Utilizing field collected insects for next generation sequencing: effects of sampling, storage, and DNA extraction methods
Cite this dataset
Ballare, Kimberly et al. (2020). Utilizing field collected insects for next generation sequencing: effects of sampling, storage, and DNA extraction methods [Dataset]. Dryad. https://doi.org/10.7291/D1CD4P
DNA sequencing technologies continue to advance the biological sciences, expanding opportunities for genomic studies of non-model organisms for basic and applied questions. Despite these opportunities, many next-generation sequencing protocols have been developed assuming a substantial quantity of high molecular weight DNA (>100 ng), which can be difficult to obtain for many study systems. In particular, the ability to sequence field-collected specimens that exhibit varying levels of DNA degradation remains largely unexplored. In this study we investigate the influence of five traditional insect capture and curation methods on Double-Digest Restriction Enzyme Associated DNA (ddRAD) sequencing success for three wild bee species. We sequenced a total of 105 specimens (between 7-13 specimens per species and treatment). We additionally investigated how different DNA quality metrics (including pre-sequence concentration and contamination) predicted downstream sequencing success, and also compared two DNA extraction methods. We report successful library preparation for all specimens, with all treatments and extraction methods producing enough highly reliable loci for population genetic analyses. Although results varied between species, we found that specimens collected by net sampling directly into 100% EtOH or by passive trapping followed by 100% EtOH storage before pinning tended to produce higher quality ddRAD assemblies, likely as a result of rapid specimen desiccation. Surprisingly, we found that specimens preserved in propylene glycol during field sampling exhibited lower-quality assemblies. We provide recommendations for each treatment, extraction method, and DNA quality assessment, and further encourage researchers to consider utilizing a wider variety of specimens for genomic analyses.

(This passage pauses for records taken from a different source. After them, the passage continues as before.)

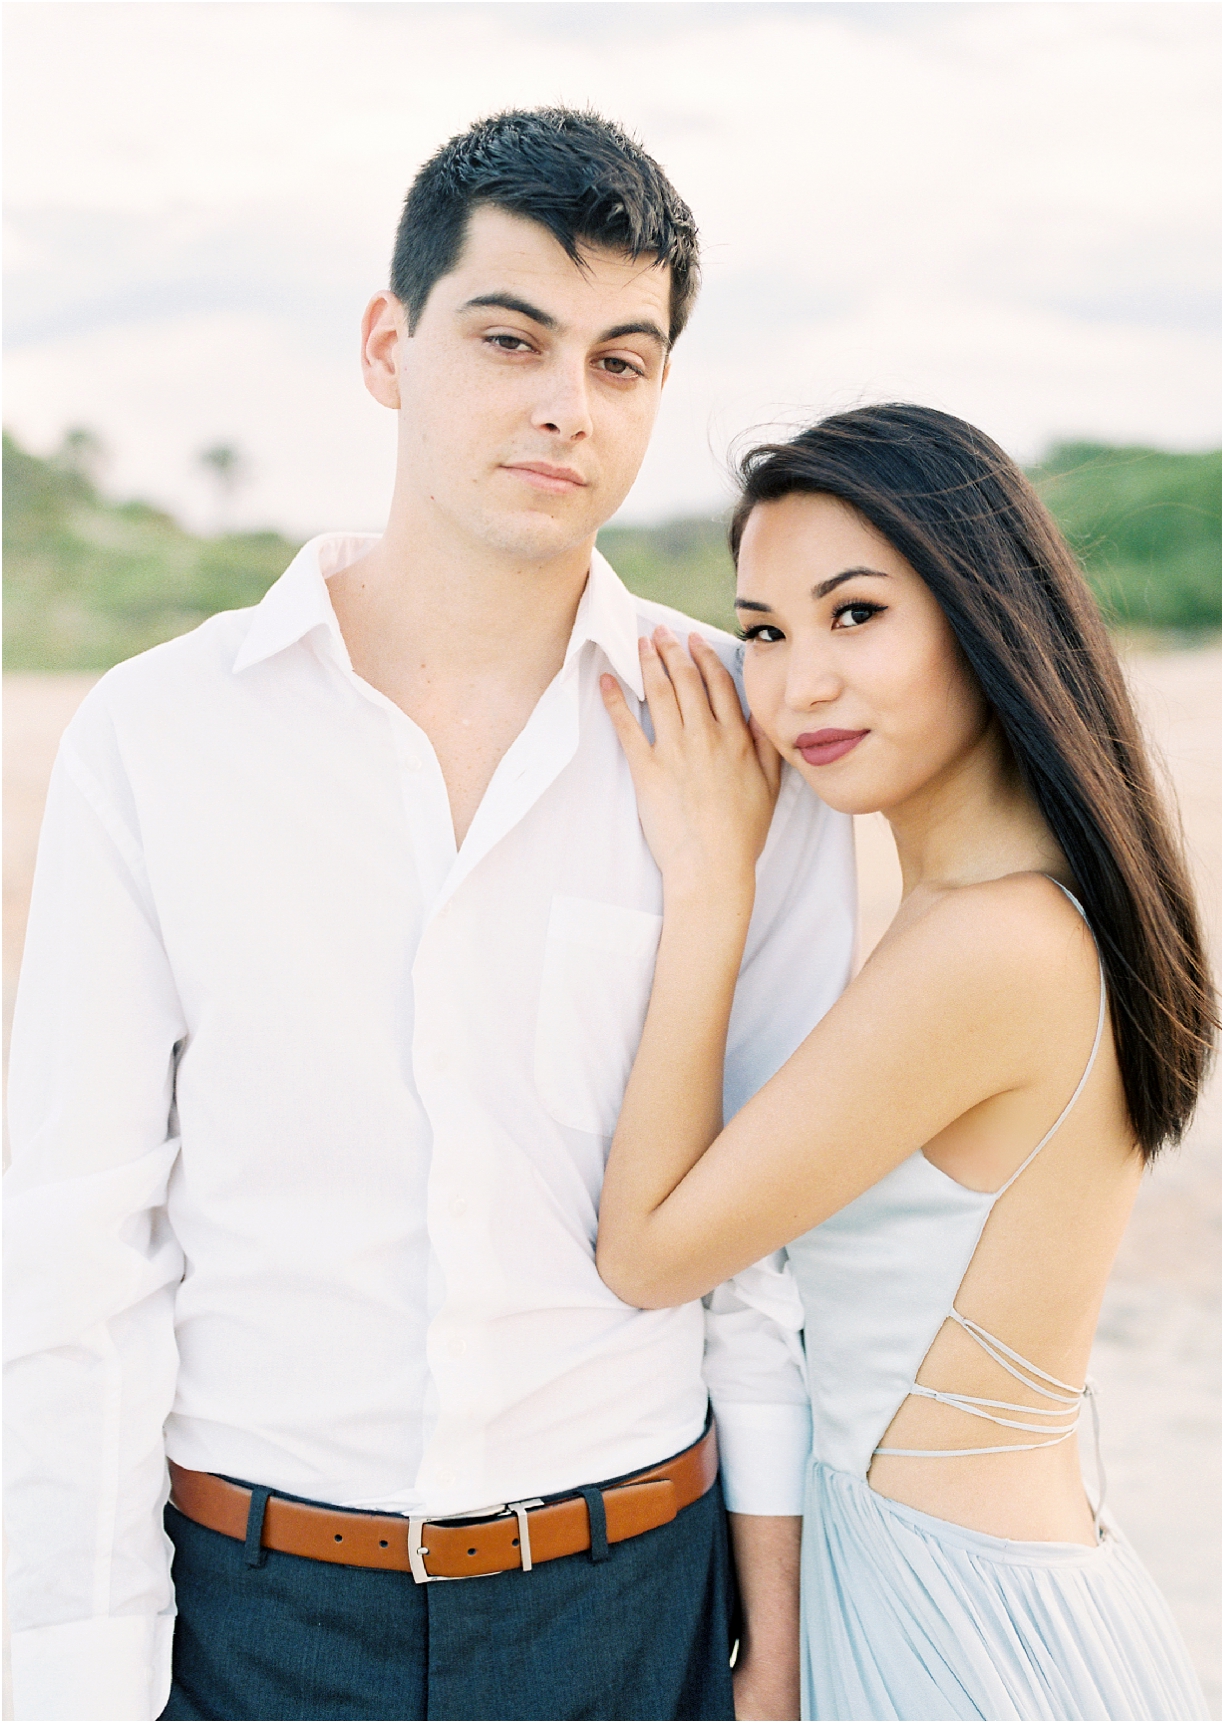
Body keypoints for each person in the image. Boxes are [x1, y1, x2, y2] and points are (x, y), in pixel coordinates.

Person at [3, 110, 857, 1723]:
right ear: (390, 346)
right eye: (510, 338)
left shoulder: (743, 742)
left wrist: (779, 1651)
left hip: (628, 1598)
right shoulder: (159, 733)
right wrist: (74, 1683)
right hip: (246, 1613)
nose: (563, 404)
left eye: (622, 361)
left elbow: (769, 1256)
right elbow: (76, 1252)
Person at [596, 403, 1213, 1721]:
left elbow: (648, 1254)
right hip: (984, 1590)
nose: (794, 684)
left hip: (951, 1628)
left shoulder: (988, 950)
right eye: (762, 630)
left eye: (855, 614)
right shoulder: (1008, 914)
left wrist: (710, 886)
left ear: (987, 616)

Specimens were captured using three standardized methods including hand netting, blue vane trapping (Stephen & Rao 2007), and pan trapping (Roulston et al. 2007) at 39 sites across Texas during the summers of 2012-2014. All specimens were extracted in Spring 2016 using Qiagen ® DNeasy Blood and Tissue Kit using the standard protocol with a few minor modifications to maximize DNA yield. We extracted approximately 1 cm3 tissue from each specimen, using thoracic tissue from B. pensylvanicus and M. tepaneca, and using the entire specimen for the smaller species L. bardum. . We additionally investigated the DNAzol ® extraction technique for only B. pensylvanicus specimens given the larger size and ample tissue availability. B. pensylvanicus thoraces were divided in half and extracted using a customized DNAzol ® protocol (Chomczynski et al. 1997). One hundred ng of DNA per sample after normalization using PicoGreen ® measurement were digested in 1X NEB Cut Smart Buffer and 100 U each EcoRI-HF and MspI (NEB), for a final volume of 25 µL, at 37°C for 4 hours. Sequencing of all 136 samples was done across two lanes of Illumina HiSeq 2500 operated by the Genomics and Bioinformatics service at Texas A&M University (TAMU), with 125 million reads per lane. De-multiplexing of sequencing reads, trimming of adapters, and removal of barcodes, was performed using bclfastq2 v2.19 (Illumina).
Data includes: 1) a CSV file with individual sample names, sequence read names, treatments, and DNA quality metrics (NanoDrop indices and DNA concentration); 2) tar archive of R data analysis scripts; 3) and tar archives of assembly files and STACKS outputs for Bombus pensylvanicus, Melissodes tepaneca, and Lasioglossum bardum ddRAD assemblies respectively. Each tar archive contains ReadMe files which describe the individual files and usage. See Methods section in Ballare et al. (2019) Ecology and Evolution for further details on analysis methods.